First home buyers and single parents will be able to purchase homes worth up to $900,000 with the Home Guarantee Scheme from July 1.
First home buyers and single parents will be able to purchase homes worth up to $900,000 with the Home Guarantee Scheme from July 1. Photo: Peter Rae

The large increase in loan guarantees, which waive the need for costly lenders mortgage insurance, is expected to boost first home buyer demand and could limit price declines for more affordable homes amid the market downturn, experts say.

“It may put a bit of a floor under prices,” said AMP Capital chief economist Dr Shane Oliver.

“The problem with [such a scheme is] it adds to demand; those who get in at the start probably get some benefit but for the average first home buyer it only pushes up prices.

“It would be far better for first home buyers if … we weren’t artificially propping [the market] up.”

However, Oliver said interest rate rises would have a larger impact on first home buyer demand, with the scheme unlikely to offset the impact of higher interest rates, affordability constraints and depressed buyer confidence.

“We might see a spike in first home buyers in the next three months because of the expanded scheme, but I don’t think they’ll come back in a big way until prices are lower,” he said.

He added the cooling market could also reduce appetite for the scheme, as taking on a larger mortgage increased the risk of falling into negative equity as property prices fall.

Under the expanded scheme, 35,000 first home buyers per year can now purchase a new or existing home with as little as 5 per cent deposit, up from 20,000 first home buyers last financial year.

Another 5000 single parents looking to enter or re-enter the property market will be able to buy with a 2 per cent deposit, via the Family Home Guarantee, which was expanded from 10,000 places over four years.

Price caps for eligible properties have also increased, from $50,000 to as much as $250,000 depending on the region, resulting in a maximum purchase price of $900,000 in Sydney. Price caps in both the NSW and Victorian capitals increased $100,000.

Home Guarantee Scheme

A further 10,000 loan guarantees for those in regional areas and a shared equity scheme, proposed by Labor in the lead up to the election, will not be available until early next year.

It comes as NAB on Thursday cut its property price forecasts, and now expects Sydney prices to fall 8.8 per cent this year and 13.4 per cent next year, and Melbourne to fall 7.7 per cent this year and 14.1 per cent next year.

Increasing demand for housing could support property prices, economists said.
Increasing demand for housing could support property prices, economists said. Photo: Rhett Wyman

Barrenjoey chief economist Jo Masters also expected the scheme to support prices at the lower end of the market.

“As a policy, like many of the fixes we’ve tried over the last few years, it does put additional money into the hands of first home buyers and when you give them more money that typically drives up demand and prices,” she said.

However rather than adding to prices, as was seen in a rising market, the scheme would likely moderate the price falls seen for first home buyer properties, Master said. She noted it would have less impact on prices than stamp duty exemptions and concessions and cash grants.

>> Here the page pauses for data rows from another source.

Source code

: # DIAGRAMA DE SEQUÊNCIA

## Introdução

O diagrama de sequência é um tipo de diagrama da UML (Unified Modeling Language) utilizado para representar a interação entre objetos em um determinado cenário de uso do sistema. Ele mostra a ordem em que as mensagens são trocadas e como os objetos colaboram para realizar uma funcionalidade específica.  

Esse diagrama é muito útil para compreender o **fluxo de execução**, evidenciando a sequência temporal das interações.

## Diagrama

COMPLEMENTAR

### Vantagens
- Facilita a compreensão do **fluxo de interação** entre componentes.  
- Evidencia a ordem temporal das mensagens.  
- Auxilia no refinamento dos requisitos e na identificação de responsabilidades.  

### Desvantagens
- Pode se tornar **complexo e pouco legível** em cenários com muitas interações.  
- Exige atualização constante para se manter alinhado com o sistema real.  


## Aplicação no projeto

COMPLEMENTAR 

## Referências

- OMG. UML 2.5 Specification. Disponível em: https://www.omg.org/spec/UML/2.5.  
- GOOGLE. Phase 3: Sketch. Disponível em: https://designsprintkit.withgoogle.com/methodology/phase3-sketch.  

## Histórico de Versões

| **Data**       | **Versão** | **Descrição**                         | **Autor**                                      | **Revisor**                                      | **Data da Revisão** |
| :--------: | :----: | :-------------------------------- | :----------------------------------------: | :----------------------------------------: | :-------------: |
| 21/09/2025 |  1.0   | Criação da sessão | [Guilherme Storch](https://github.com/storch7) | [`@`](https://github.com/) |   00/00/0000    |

With consumer confidence at levels typically associated with a recession, higher interest rates, and declining property prices, she expected to see reduced demand for the loan scheme. Some of this would be offset by very low unemployment, increasing wage growth and the fact that rates were still at historically low levels.

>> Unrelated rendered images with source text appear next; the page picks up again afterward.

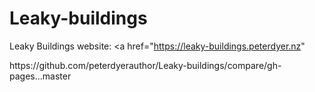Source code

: # Leaky-buildings
Leaky Buildings website:  <a href="https://leaky-buildings.peterdyer.nz" </a>
<p> https://github.com/peterdyerauthor/Leaky-buildings/compare/gh-pages...master </p>
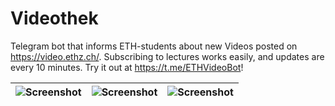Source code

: # Videothek
Telegram bot that informs ETH-students about new Videos posted on https://video.ethz.ch/. Subscribing to lectures works easily, and updates are every 10 minutes. Try it out at https://t.me/ETHVideoBot!

![Screenshot](https://imgur.com/1UbX1k6.jpg)| ![Screenshot](https://i.imgur.com/6jSuHah.jpg)| ![Screenshot](https://i.imgur.com/BBvzrNP.jpg)
------------ | ------------ | -------------
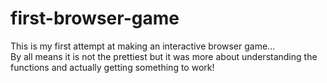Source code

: # first-browser-game

This is my first attempt at making an interactive browser game... 
<br>
By all means it is not the prettiest but it was more about understanding the functions and actually getting something to work!
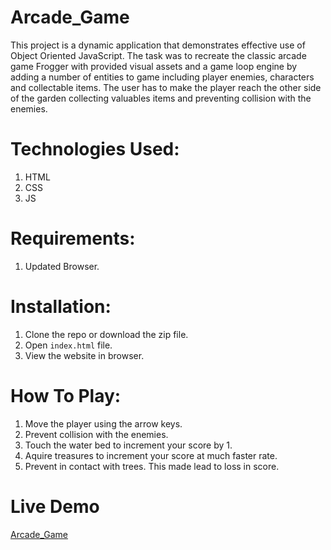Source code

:# Arcade_Game
This project is a dynamic application that demonstrates effective use of Object Oriented JavaScript. The task was to recreate the classic arcade game Frogger with provided visual assets and a game loop engine by adding a number of entities to game including player enemies, characters and collectable items. The user has to make the player reach the other side of the garden collecting valuables items and preventing collision with the enemies.

# Technologies Used:

 1. HTML
 2. CSS
 3. JS

# Requirements:

 1. Updated Browser.

# Installation:

 1. Clone the repo or download the zip file.
 2. Open `index.html` file.
 3. View the website in browser.

# How To Play:

 1. Move the player using the arrow keys.
 2. Prevent collision with the enemies.
 3. Touch the water bed to increment your score by 1.
 4. Aquire treasures to increment your score at much faster rate.
 5. Prevent in contact with trees. This made lead to loss in score.

# Live Demo
[Arcade_Game](https://shubhamsapra97.github.io/Arcade_Game/)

Grattan Institute economic policy program director Brendan Coates expected the scheme would have some upward impact on buyer demand and prices. However, he too said this would be small compared to the toll rising interest rates were taking on buyer demand.

“It will have some impact because you are bringing forward home purchases … and somewhere between one in two and one in three first home buyers in Australia each year [could get a place in the expanded scheme],” he said.

However, with forecasts for sizeable price falls, Coates suspected more first home buyers would hold back and expected the take-up of the scheme may be stronger next year, when prices had pulled back.

Increased price caps for eligible properties also meant demand would be less focused on particular price points, he added.

Housing minister Julie Collins said the expanded guarantee scheme would help thousands more Australians into homeownership, but noted it was part of a larger suite of policies focused on addressing housing affordability, including a council on housing supply and a national homelessness plan.

“These policies include the Housing Australia Future Fund, which will build 30,000 social and affordable housing properties nationally in its first five years,” she said.